• _PROBLEM TO WORK ON_
In the excerpt on epsilon-delta limits, rewrite the part between "When $\delta(\varepsilon)$ is" and "the following setup.", inclusive, with "notational reminder" changed to "notational cue".

Question 2: Furthermore, from what I can see, proof methods #1, and #2 are essentially the same, tackling the proof from different starting points. I also believe proof methods #1 and #2 to be of the same level of mathematical rigor (correct me if I'm wrong), because as I outlined in the notes under each proof method, that both prove the existence of a single $\delta$ for a given $\epsilon > 0$. Am I correct in this assumption? Are proof methods #1 and #2 of the same level of mathematical rigor or is one proof method more rigorous than the other?
When $\delta(\varepsilon)$ is written as you have above, it is merely a notational reminder that our choice of $\delta$ has to depend on the $\varepsilon$ we're given -- nothing more. In fact, $\delta$ also depends on $f$, $a$, and $L$. Writing $\delta(\varepsilon)$ does not mean that $\delta$ is a function to which we may plug in $\varepsilon$ to get our limit-satisfying $\delta$-value. In that vein, the also-common notation $\delta_\varepsilon$ could be argued to be better. However, we could create an actual function which acts in the spirit of the aforementioned $\delta(\varepsilon)$ and addresses your objection that we're "throwing out" other perfectly good values of $\delta$. This is most vivid if we restrict our attention to the following setup.
We may define \begin{align} \begin{split} \delta_*(\varepsilon) &= \sup\{ \delta > 0 : a-\delta < x < a \implies |f(x) - L| < \varepsilon \}, \\ \delta^*(\varepsilon) &= \sup\{ \delta > 0 : a< x < a + \delta \implies |f(x) - L| < \varepsilon \}, \end{split} \tag{1} \end{align} with the idea that $\delta_*(\varepsilon)$ tells you how far left of $a$ you can let $x$ go while keeping $|f(x) - L| < \varepsilon$, and $\delta^*(\varepsilon)$ tells you how far right of $a$ you can let $x$ go while keeping $|f(x) - L| < \varepsilon$. (We know that $\delta_*, \delta^* > 0$ exist because those sets on the RHS of $(1)$ are nonempty according to the limit definition.) Hence the largest open $x$-interval for which $|f(x) - L| < \varepsilon$ is $$ X(\varepsilon) = \big( a - \delta_*(\varepsilon), a + \delta^*(\varepsilon) \big). $$ An issue here is that $X(\varepsilon)$ is not (necessarily) symmetric about $a$, so it doesn't (necessarily) correspond to $|x - a| < \delta$ for any $\delta$. To remedy this, we define $\hat \delta (\varepsilon) = \min\{\delta_*(\varepsilon), \delta^*(\varepsilon)\}$; then any $x$ in the interval $$ X'(\varepsilon) = \big( a - \hat \delta(\varepsilon), a + \hat \delta (\varepsilon) \big) $$ will satisfy $|f(x) - L| < \varepsilon$. Note that $X'(\varepsilon) = \{ x : |x - a| < \hat \delta(\varepsilon)\}$, and hence any $\delta$ in the interval $I(\varepsilon) = \big( 0, \hat \delta(\varepsilon) \big]$ satisfy the $\varepsilon$-$\delta$ definition of our limit. Moreover, $I(\varepsilon)$ is the largest set of values of $\delta$ that will work for a given $\varepsilon$. In other words:
This answers your Question 1. A proof of this follows @grand_chat's answer. Note that $I(\varepsilon)$ depends on $a$, $f$, and $L$ implicitly.

• _DATA SECTION_
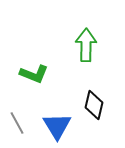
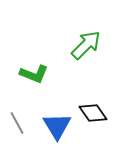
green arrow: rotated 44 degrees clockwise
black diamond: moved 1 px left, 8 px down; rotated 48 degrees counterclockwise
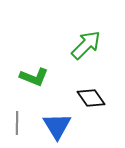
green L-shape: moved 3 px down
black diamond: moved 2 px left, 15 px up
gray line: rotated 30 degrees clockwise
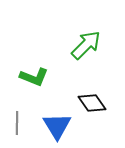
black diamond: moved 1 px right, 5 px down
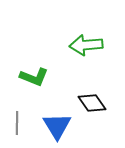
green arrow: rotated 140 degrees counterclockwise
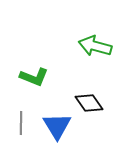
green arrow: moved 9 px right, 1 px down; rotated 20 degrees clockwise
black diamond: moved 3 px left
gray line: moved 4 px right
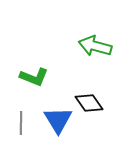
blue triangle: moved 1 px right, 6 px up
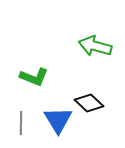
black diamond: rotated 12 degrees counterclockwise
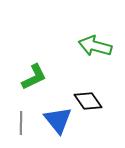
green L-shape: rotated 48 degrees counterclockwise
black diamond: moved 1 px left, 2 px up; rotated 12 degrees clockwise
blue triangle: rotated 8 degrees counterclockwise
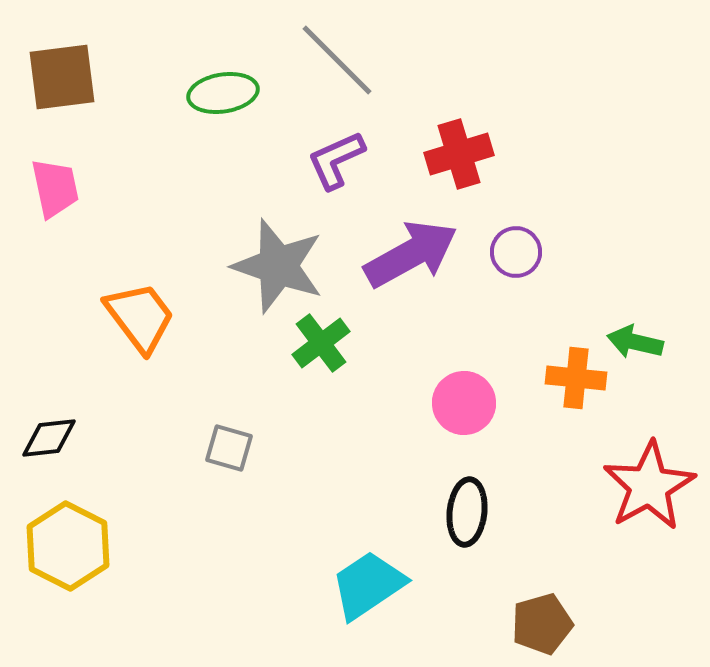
---
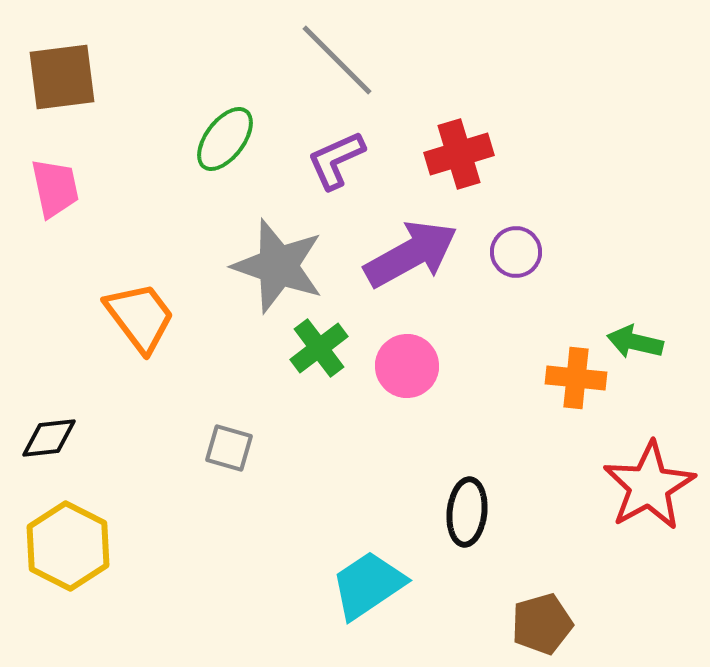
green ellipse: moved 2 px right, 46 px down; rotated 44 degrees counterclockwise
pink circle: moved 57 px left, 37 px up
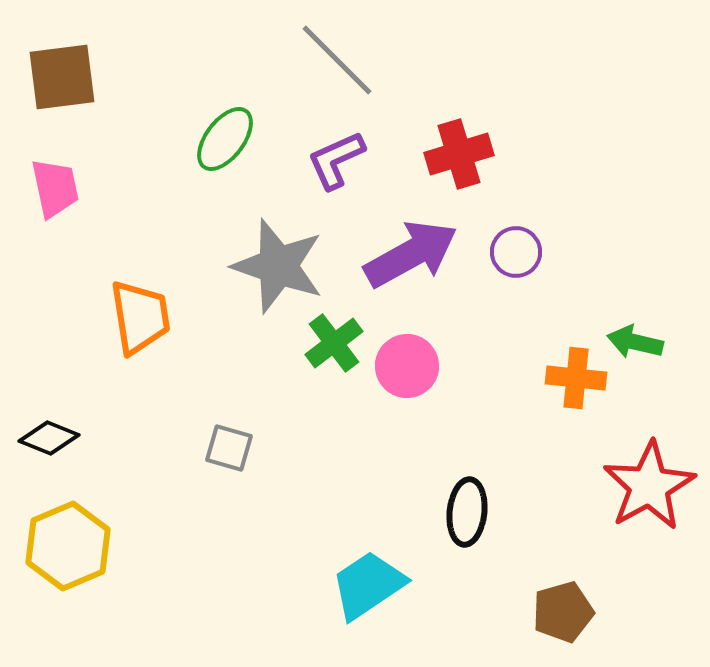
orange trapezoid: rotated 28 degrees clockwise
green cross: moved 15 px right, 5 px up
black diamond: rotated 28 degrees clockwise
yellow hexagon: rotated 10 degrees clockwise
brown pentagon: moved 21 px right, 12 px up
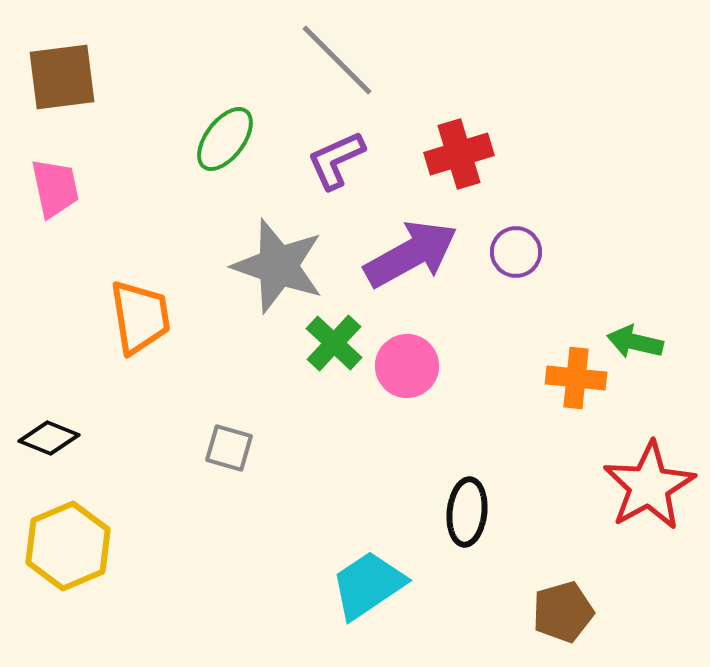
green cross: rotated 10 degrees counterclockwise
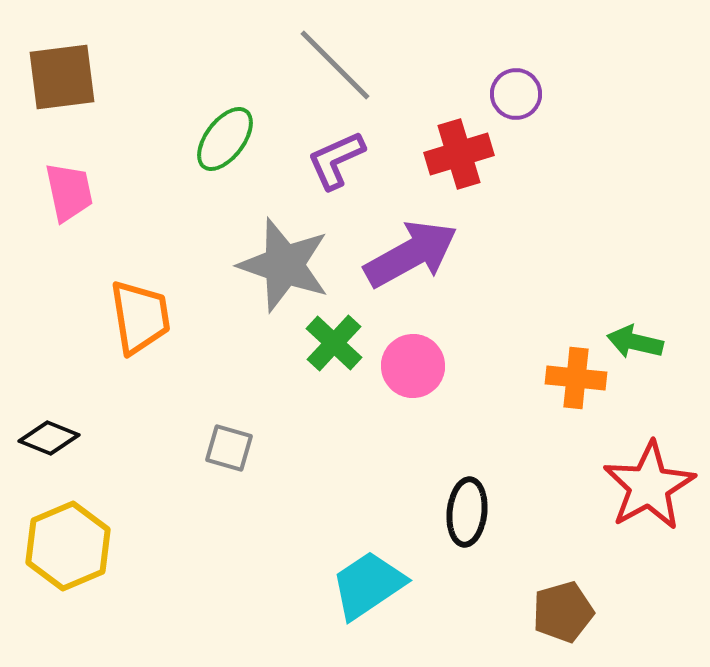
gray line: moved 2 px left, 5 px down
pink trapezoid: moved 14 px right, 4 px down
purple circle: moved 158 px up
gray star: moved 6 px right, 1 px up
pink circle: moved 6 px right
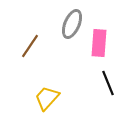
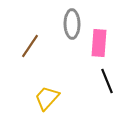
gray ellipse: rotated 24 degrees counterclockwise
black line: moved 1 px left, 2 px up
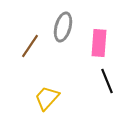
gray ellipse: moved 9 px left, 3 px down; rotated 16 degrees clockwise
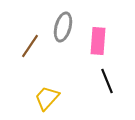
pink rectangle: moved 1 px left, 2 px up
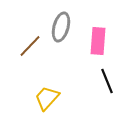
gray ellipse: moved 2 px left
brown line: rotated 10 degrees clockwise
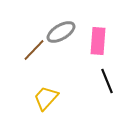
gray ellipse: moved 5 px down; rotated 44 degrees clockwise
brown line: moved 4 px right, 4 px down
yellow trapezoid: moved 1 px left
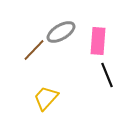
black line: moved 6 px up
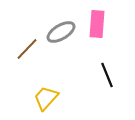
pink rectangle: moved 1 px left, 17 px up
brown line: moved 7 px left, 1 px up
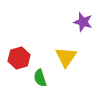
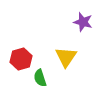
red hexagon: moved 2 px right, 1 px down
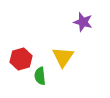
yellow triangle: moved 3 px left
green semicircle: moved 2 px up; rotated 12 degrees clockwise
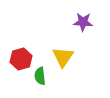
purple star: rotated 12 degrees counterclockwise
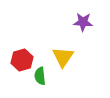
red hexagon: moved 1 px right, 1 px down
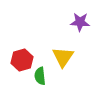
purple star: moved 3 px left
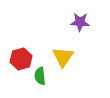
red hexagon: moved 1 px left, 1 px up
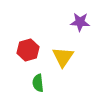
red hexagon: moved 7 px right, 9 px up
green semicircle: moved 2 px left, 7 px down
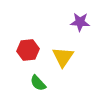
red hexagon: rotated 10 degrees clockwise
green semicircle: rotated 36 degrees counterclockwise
* * *
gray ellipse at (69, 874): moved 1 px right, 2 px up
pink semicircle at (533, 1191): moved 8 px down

• _SOLUTION TO THIS TASK_
When $\delta(\varepsilon)$ is written as you have above, it is merely a notational cue that our choice of $\delta$ has to depend on the $\varepsilon$ we're given -- nothing more. In fact, $\delta$ also depends on $f$, $a$, and $L$. Writing $\delta(\varepsilon)$ does not mean that $\delta$ is a function to which we may plug in $\varepsilon$ to get our limit-satisfying $\delta$-value. In that vein, the also-common notation $\delta_\varepsilon$ could be argued to be better. However, we could create an actual function which acts in the spirit of the aforementioned $\delta(\varepsilon)$ and addresses your objection that we're "throwing out" other perfectly good values of $\delta$. This is most vivid if we restrict our attention to the following setup.